- AIM OF THE EXERCISE
Only the lines holding the word "Пневматические" are wanted; copy each of them from the listing.

- INFORMATION SHOWN
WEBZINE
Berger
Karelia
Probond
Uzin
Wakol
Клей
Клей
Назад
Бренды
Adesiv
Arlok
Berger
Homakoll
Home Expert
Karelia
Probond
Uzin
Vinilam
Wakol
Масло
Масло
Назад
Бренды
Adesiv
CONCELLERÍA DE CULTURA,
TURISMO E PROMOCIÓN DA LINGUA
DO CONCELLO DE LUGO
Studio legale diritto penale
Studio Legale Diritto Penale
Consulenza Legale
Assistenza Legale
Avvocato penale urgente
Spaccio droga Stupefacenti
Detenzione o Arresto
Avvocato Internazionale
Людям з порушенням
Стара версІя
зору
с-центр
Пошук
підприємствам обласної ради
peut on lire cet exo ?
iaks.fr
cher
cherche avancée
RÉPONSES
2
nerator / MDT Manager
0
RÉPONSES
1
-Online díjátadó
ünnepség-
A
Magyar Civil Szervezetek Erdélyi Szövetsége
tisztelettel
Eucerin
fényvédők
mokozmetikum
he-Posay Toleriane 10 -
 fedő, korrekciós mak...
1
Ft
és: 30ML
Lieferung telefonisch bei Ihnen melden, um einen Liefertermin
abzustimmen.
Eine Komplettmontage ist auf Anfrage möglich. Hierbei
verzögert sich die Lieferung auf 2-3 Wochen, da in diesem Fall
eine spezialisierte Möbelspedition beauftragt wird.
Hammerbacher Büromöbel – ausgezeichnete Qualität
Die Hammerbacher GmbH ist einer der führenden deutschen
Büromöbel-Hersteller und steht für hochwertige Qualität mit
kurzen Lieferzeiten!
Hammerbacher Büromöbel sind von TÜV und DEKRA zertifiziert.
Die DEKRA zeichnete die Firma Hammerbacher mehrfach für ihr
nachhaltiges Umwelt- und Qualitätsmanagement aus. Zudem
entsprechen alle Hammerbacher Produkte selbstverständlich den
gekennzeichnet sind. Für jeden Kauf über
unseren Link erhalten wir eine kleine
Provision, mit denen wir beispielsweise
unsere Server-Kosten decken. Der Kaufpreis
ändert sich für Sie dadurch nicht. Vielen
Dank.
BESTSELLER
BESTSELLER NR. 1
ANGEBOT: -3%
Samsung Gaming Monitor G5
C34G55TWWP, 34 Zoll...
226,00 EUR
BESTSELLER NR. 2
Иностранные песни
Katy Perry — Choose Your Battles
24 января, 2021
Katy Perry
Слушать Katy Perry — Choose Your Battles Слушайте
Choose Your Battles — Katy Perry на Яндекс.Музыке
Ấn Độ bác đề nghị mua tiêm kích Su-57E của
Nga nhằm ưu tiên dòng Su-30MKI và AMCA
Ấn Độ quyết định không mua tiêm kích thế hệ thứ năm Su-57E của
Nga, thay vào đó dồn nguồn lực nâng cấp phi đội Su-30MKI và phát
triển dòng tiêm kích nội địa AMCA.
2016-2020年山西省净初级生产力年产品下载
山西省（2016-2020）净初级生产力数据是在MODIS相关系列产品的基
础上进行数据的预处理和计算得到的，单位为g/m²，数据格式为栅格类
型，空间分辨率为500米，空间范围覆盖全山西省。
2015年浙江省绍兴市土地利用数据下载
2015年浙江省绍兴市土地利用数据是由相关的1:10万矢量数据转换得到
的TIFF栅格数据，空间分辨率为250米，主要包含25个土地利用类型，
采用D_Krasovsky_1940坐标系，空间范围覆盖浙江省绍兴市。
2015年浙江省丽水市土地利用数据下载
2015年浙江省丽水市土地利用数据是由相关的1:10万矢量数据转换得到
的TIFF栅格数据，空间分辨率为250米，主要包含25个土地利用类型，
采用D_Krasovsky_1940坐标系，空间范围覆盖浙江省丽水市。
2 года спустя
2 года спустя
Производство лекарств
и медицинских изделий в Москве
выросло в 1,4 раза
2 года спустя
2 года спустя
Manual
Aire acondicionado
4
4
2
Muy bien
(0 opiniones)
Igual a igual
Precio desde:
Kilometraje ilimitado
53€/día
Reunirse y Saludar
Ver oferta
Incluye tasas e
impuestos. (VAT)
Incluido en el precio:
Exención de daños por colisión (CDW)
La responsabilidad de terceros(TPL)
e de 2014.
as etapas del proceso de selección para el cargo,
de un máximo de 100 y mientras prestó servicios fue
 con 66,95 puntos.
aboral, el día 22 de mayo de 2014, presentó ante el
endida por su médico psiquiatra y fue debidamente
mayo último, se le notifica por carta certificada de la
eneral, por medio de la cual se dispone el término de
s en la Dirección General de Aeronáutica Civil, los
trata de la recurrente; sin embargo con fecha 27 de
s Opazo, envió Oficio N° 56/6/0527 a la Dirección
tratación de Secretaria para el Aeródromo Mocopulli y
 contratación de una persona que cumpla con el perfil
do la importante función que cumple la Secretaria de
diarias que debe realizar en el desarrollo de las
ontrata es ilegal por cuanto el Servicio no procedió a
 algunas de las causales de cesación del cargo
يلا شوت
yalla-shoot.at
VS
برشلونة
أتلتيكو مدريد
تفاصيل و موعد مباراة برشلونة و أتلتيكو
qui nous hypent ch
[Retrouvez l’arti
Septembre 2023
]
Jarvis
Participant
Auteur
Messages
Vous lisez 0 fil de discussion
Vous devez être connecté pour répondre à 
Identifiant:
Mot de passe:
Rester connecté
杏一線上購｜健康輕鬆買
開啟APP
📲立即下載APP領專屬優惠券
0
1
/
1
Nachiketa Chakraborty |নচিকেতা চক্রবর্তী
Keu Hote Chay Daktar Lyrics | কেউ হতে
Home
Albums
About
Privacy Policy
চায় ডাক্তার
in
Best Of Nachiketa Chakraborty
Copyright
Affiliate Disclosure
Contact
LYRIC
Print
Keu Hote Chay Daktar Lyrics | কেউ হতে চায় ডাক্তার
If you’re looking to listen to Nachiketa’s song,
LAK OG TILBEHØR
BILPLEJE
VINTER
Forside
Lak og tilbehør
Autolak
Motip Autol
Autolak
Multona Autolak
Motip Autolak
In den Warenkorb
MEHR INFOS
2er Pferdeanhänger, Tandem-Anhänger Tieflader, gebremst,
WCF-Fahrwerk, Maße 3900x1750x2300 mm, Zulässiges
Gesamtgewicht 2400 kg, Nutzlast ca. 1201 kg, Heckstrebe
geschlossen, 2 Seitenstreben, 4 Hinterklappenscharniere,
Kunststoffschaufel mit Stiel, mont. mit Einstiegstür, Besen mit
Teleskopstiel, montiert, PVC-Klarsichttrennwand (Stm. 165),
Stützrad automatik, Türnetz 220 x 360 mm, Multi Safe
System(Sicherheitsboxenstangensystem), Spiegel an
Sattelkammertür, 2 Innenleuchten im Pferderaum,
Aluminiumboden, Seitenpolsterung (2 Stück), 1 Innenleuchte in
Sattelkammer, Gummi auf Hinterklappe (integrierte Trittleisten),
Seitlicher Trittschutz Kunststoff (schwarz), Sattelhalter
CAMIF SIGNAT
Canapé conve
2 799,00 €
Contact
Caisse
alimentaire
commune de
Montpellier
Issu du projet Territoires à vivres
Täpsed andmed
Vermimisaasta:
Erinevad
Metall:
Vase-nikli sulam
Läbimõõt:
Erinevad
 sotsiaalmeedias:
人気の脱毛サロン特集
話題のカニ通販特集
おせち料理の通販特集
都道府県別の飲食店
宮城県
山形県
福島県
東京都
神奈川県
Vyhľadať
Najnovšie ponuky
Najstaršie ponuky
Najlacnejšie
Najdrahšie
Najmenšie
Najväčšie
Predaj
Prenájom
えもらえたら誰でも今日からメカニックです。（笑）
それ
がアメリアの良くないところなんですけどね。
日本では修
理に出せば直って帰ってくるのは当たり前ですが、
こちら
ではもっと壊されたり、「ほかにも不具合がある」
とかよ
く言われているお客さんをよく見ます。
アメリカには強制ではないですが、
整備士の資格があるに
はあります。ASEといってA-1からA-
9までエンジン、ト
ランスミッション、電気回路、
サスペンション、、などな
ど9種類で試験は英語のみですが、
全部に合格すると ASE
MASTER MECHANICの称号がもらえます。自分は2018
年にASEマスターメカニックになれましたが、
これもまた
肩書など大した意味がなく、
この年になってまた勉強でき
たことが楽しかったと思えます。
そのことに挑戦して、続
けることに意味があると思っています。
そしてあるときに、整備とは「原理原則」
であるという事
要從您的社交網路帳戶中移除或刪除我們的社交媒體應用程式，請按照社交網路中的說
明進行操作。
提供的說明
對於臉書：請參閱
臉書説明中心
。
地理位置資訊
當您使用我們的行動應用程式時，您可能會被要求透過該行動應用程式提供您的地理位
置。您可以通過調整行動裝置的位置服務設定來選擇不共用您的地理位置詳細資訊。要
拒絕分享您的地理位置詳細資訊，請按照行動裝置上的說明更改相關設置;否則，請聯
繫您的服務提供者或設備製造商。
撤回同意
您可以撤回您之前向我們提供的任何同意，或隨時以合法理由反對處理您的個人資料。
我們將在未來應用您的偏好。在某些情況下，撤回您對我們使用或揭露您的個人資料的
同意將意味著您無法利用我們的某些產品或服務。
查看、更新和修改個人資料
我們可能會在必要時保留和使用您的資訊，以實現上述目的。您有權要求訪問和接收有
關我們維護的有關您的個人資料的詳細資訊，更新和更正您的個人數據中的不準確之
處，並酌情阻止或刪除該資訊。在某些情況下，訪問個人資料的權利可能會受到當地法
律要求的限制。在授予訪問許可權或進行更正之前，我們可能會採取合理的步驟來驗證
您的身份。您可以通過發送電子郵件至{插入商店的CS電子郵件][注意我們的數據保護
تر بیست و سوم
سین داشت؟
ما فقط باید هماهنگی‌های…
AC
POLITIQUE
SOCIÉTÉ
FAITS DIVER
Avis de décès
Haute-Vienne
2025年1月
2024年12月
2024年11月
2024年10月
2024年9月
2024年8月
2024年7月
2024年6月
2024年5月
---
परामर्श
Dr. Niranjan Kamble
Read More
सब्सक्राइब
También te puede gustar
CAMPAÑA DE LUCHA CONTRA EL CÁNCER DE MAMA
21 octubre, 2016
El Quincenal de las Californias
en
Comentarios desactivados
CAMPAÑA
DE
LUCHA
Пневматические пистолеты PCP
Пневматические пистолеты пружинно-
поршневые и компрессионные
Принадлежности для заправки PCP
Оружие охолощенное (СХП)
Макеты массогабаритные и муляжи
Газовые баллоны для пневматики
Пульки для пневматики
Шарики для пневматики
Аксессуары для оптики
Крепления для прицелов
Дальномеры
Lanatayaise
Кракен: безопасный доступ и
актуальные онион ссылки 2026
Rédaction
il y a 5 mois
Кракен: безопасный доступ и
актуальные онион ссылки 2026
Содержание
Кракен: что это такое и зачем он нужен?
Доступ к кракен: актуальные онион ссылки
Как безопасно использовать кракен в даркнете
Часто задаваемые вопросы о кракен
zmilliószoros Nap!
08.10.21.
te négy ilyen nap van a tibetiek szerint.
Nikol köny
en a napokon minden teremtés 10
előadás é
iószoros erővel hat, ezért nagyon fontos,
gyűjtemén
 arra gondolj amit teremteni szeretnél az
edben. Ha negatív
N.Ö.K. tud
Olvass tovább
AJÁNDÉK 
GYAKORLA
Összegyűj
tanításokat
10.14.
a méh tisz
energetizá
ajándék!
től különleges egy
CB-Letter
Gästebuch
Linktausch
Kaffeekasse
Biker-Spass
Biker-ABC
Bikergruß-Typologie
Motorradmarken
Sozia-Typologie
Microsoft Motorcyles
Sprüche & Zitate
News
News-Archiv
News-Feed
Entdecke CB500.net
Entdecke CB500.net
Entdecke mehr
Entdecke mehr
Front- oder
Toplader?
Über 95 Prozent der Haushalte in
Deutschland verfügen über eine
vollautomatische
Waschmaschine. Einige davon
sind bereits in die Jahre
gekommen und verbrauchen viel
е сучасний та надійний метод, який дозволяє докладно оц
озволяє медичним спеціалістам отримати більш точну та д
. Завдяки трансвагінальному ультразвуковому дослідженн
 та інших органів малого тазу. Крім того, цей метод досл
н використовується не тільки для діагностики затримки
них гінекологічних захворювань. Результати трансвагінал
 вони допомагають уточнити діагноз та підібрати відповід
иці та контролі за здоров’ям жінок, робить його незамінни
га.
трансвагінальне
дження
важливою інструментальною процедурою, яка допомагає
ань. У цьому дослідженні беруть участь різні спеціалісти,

- EXERCISE SOLUTION
Пневматические пистолеты PCP
Пневматические пистолеты пружинно-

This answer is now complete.